Description
Some HPC applications may want to use hugepages (2 MiB / 1 GiB page sizes) to reduce TLB cache pressure.
In container runtimes, there are several examples to support hugepages:
-
https://kubernetes.io/docs/tasks/manage-hugepages/scheduling-hugepages/
Some references on hugepages: -
https://repost.aws/knowledge-center/configure-hugepages-ec2-linux-instance
-
https://help.ubuntu.com/community/KVM%20-%20Using%20Hugepages
-
https://docs.oracle.com/database/121/UNXAR/appi_vlm.htm#UNXAR391
We need to explicitly enable hugepages on part of our testing infra and implement the option, like:
backend.ai create -r mem=16G --resource-opt shm=1G,huge-2Mi=512M,huge-1Gi=4G ...
or,
backend.ai create -r mem=16G -r mem.huge-2g=512M -r mem.huge-1g=1G --resource-opt shm=1G ...

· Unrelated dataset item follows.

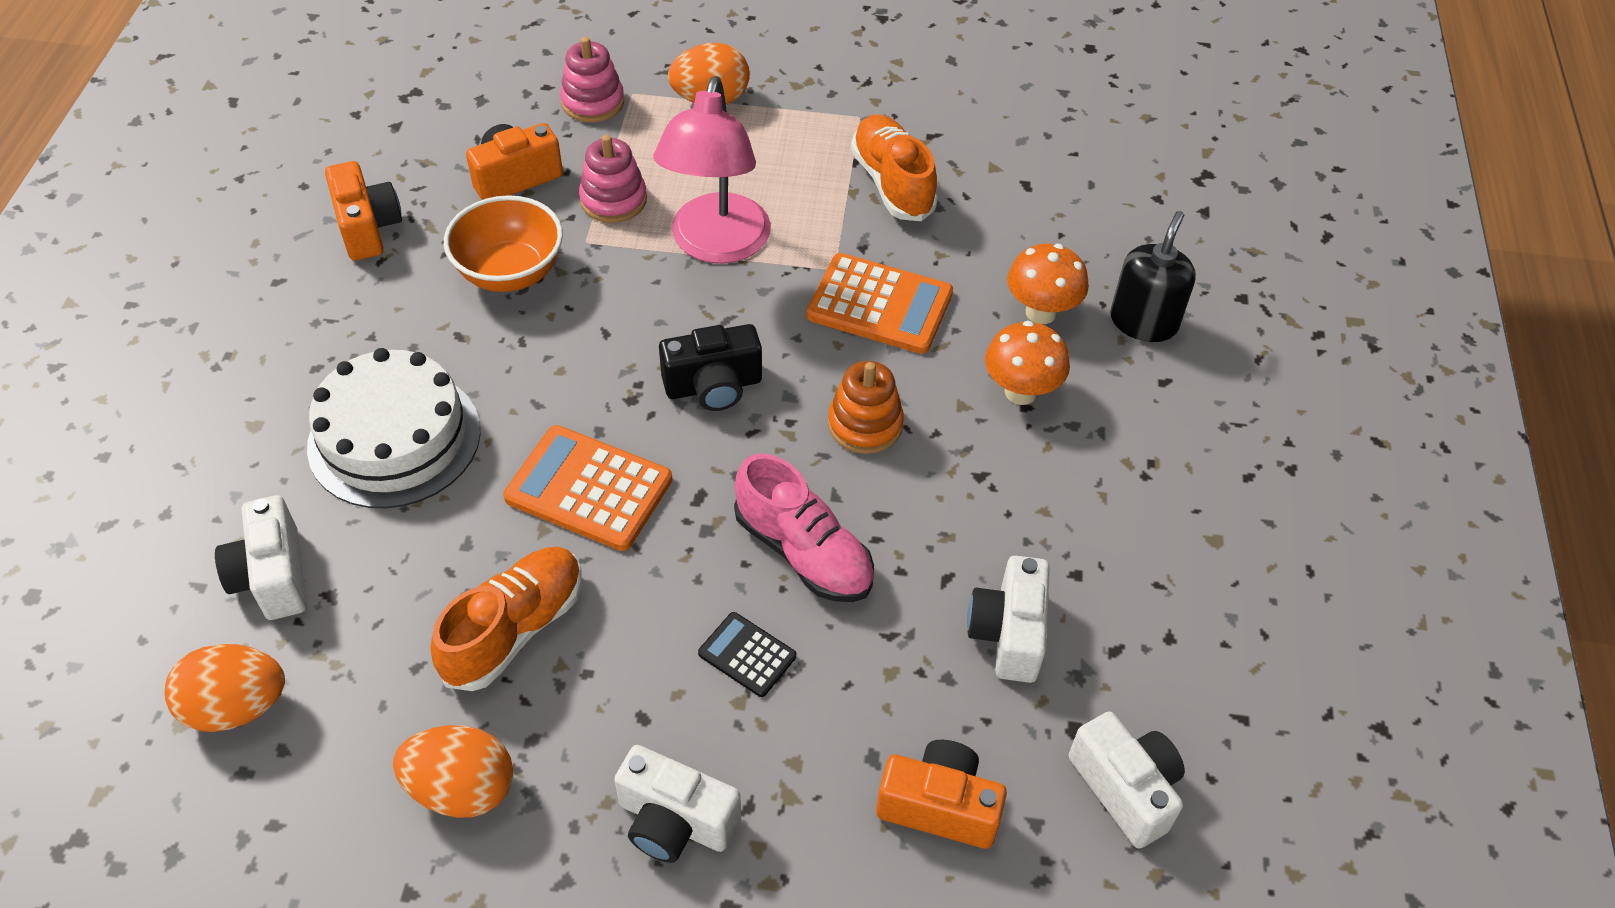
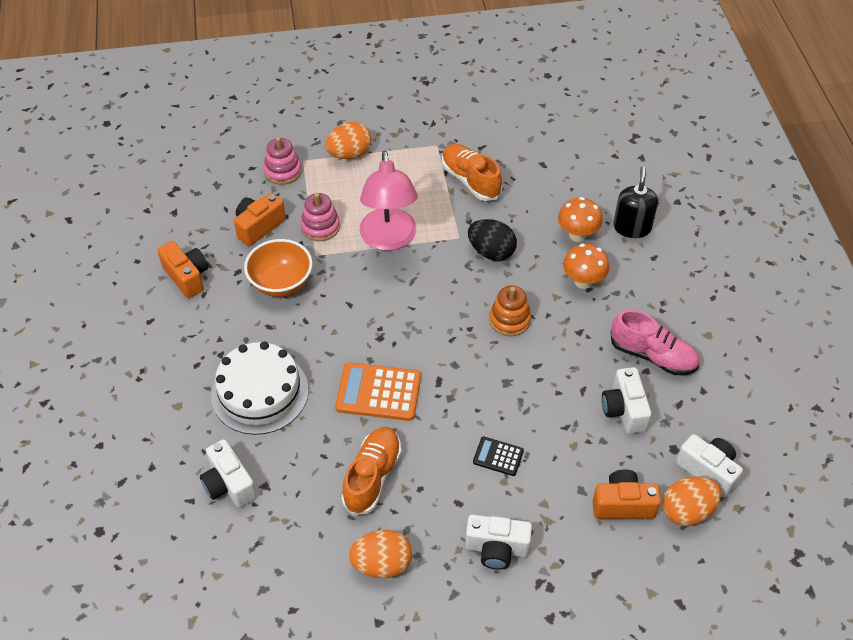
camera: 15 degrees left, 0 degrees up
(237, 706) = (243, 557): orange egg -> orange egg (687, 511)
(713, 386) = (421, 319): black camera -> none
(803, 552) = (505, 396): pink shoe -> pink shoe (652, 356)
(880, 305) = (491, 252): orange calculator -> black egg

The first option (resource-opt) does not prevent the overlapped usage but just allow the hugepage access from containers with limits.
The second option (resource-slot) treats hugepages as an accounted resource that cannot be shared between different containers. For consistency with MIG slots (cuda.mig-5g
, ...), I've removed the trailing i
(binary suffix) in the resource slot names.